### [What to produce]
Below this line is the material. Write out only its lines from the one containing "(188, 379) none -> (178, 314) //" through the one containing "(423, 519) none -> (338, 539) //", both kept, exactly.

### [Data for analysis]
◇ ◇ ◇ ◇ ◇ ◇ ◇
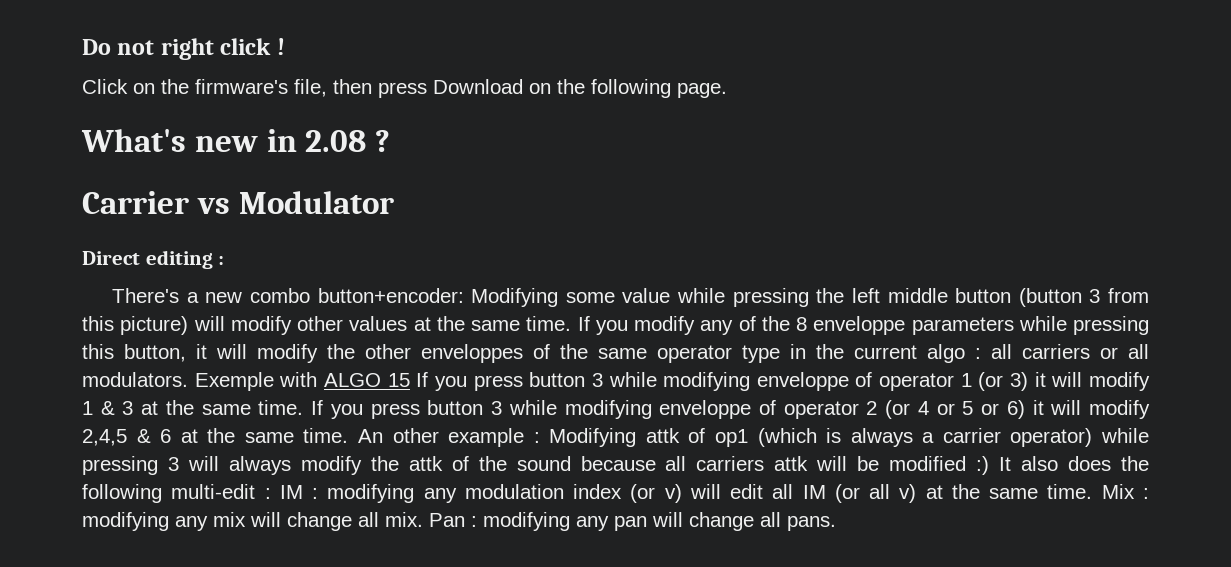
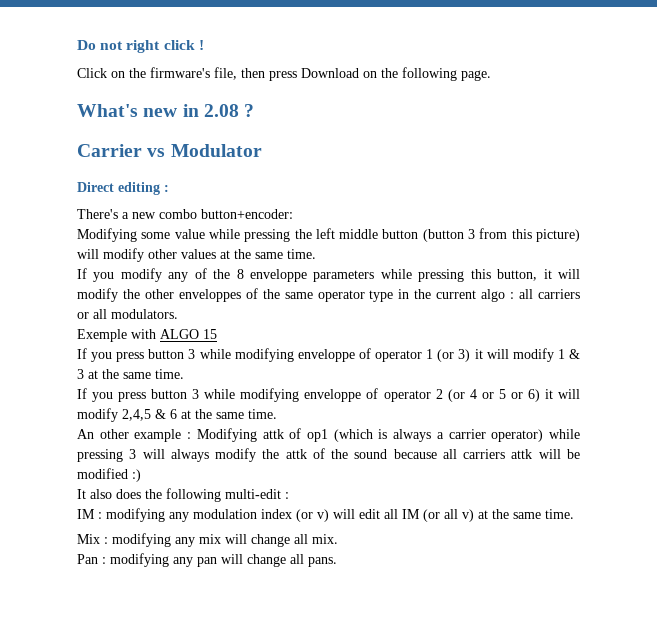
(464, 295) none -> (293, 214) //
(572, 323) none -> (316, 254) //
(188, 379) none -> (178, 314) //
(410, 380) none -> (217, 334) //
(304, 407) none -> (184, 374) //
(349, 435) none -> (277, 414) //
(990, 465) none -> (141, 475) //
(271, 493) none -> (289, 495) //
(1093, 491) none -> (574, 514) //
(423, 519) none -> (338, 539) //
◇ ◇ ◇ ◇ ◇ ◇ ◇
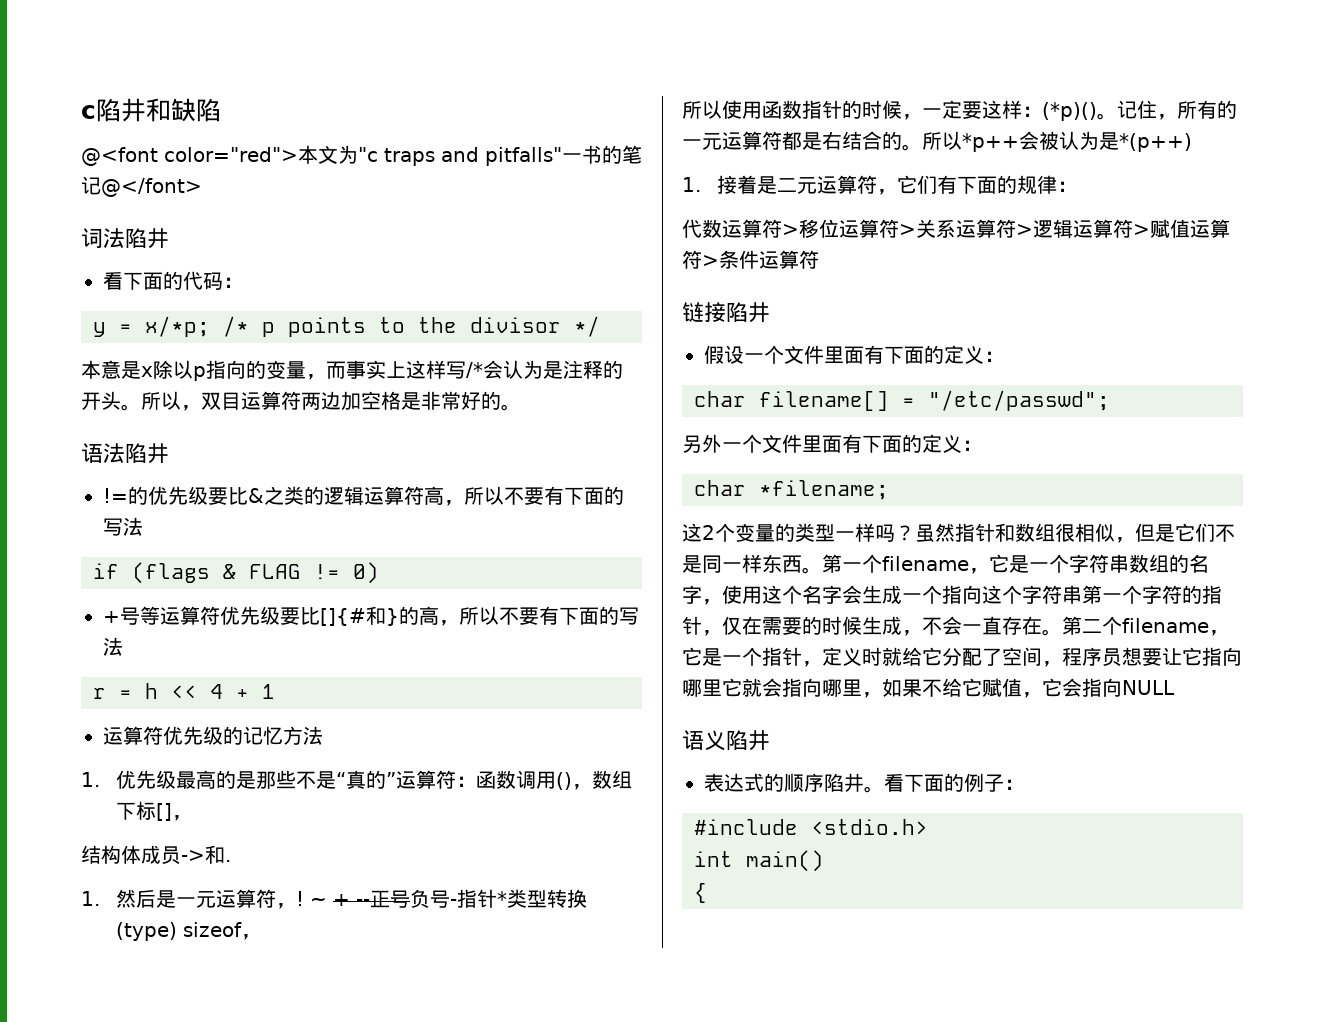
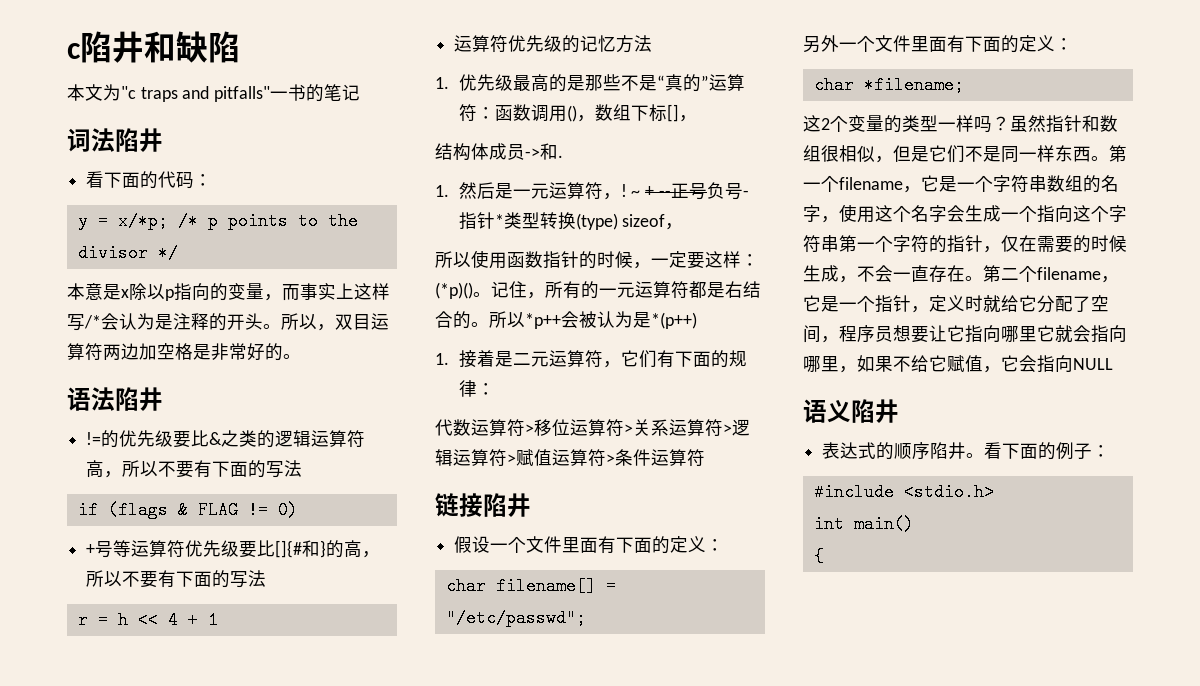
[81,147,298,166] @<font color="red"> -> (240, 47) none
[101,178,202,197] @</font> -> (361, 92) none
◇ ◇ ◇ ◇ ◇ ◇ ◇
### [Completed task]
(188, 379) none -> (178, 314) //
(410, 380) none -> (217, 334) //
(304, 407) none -> (184, 374) //
(349, 435) none -> (277, 414) //
(990, 465) none -> (141, 475) //
(271, 493) none -> (289, 495) //
(1093, 491) none -> (574, 514) //
(423, 519) none -> (338, 539) //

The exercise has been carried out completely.